The higher level the language, the less interest there is to manually manage memory. It is just something to offload to the gc/runtime/etc.

So, i think this is a no-go. The market wont accept it.


You already don’t have a choice. The reason we are all in the cloud is that hardware stopped scaling properly vertically and had to scale horizontally, and we needed abstractions that kept us from going insane doing that.

If you really want to dumb down what I’m suggesting, it’s is tantamount to blade servers with a better backplane, treating the box as a single machine instead of a cluster. If IPC replaces a lot of the RPC, you kick the Amdahl’s Law can down the road at least a couple of process cycles before we have to think of more clever things to do.

We didn’t have any of the right tooling in place fifteen years ago when this problem first started to be unavoidable, but is now within reach, if not in fact extant.


It's tricky to decode all this but there are a lot of misconceptions.

First, amdahl's law just says that the non parallel parts of a program become more of a bottleneck as the parallel parts are split up more. It's trivial and obvious, it has nothing to do with being able to scale to more cores because it has nothing to do with how much can be parallelized.

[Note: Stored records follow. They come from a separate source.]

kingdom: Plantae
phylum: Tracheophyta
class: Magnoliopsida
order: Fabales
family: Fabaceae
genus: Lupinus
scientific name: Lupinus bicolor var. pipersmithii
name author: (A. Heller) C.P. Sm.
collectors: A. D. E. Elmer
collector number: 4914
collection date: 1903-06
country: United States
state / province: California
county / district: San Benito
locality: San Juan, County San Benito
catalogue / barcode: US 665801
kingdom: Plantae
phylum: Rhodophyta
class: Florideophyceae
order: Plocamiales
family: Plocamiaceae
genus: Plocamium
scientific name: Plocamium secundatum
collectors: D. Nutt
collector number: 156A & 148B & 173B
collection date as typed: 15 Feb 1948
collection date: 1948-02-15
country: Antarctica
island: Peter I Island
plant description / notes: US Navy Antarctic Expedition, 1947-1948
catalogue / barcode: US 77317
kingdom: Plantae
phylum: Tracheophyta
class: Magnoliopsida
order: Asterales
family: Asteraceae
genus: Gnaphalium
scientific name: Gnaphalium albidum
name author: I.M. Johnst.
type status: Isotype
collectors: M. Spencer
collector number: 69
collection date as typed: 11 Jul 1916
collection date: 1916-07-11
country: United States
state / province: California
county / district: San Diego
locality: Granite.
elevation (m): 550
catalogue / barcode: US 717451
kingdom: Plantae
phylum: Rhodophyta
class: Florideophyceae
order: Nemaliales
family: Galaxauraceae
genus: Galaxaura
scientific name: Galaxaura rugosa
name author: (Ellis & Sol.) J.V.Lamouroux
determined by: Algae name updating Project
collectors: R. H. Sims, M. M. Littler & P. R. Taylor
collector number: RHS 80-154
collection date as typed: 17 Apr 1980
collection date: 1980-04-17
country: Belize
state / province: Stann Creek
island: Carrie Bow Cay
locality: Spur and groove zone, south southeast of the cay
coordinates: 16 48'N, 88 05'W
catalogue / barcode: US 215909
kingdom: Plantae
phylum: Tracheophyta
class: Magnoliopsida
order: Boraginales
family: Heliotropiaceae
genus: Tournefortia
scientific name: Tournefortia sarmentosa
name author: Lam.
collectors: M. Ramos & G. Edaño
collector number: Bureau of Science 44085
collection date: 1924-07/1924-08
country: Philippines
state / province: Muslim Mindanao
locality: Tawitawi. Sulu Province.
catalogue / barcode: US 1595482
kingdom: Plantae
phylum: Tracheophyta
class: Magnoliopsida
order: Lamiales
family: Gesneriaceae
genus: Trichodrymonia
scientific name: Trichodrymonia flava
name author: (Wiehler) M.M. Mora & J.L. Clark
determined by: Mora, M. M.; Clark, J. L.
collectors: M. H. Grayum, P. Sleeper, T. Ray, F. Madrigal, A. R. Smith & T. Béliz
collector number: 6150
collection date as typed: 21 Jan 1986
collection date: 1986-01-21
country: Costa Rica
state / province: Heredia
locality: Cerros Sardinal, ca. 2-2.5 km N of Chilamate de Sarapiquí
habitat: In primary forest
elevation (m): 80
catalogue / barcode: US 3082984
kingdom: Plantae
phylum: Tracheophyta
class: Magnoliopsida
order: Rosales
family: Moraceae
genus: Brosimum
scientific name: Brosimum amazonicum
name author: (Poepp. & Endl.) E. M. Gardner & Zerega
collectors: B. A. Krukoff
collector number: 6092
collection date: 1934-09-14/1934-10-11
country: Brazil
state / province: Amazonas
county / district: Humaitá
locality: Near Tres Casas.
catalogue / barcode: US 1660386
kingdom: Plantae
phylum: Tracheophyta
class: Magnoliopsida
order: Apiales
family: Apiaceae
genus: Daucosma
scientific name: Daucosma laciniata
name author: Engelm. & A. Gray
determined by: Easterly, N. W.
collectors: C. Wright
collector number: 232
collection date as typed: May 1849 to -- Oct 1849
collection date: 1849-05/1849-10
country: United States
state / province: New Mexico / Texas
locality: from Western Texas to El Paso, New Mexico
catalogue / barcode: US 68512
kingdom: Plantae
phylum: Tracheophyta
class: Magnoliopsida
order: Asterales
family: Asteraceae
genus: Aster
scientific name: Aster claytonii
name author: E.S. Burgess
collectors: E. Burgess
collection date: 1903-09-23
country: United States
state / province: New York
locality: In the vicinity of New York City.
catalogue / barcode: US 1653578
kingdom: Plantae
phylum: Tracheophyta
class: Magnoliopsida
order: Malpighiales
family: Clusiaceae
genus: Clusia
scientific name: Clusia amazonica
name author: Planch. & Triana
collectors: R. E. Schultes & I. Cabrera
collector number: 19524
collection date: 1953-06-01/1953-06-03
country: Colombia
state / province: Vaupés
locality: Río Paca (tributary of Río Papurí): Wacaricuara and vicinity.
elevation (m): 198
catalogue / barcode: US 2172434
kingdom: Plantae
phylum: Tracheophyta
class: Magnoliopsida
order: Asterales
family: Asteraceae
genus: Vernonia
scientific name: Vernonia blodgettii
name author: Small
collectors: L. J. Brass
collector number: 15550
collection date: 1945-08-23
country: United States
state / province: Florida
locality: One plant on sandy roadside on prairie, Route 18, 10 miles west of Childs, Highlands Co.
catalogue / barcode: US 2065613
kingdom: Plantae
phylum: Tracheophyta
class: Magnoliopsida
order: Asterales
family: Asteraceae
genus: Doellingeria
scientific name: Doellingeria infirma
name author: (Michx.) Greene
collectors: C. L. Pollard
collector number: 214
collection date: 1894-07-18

Second in your other comment, there is nothing special about "rust having the semantics" for NUMA. People have been programming NUMA machines since they existed (obviously). NUMA just means that some memory addresses are local and some are not local. If you want things to be fast you need to use the addresses that are local as much as possible.


You don't need every programmer to leverage the architecture for the market to accept it, just a few that hyper-optimize an implementation to a highly valuable problem (e.g., ads or something like that).


QuickShell - it should be called


Quicshell*


QSH?


At least that isn’t an existing ham radio Q-code!


That's already a project (library for building a desktop environment).


I think you would find it very difficult to find even a single game which has done this.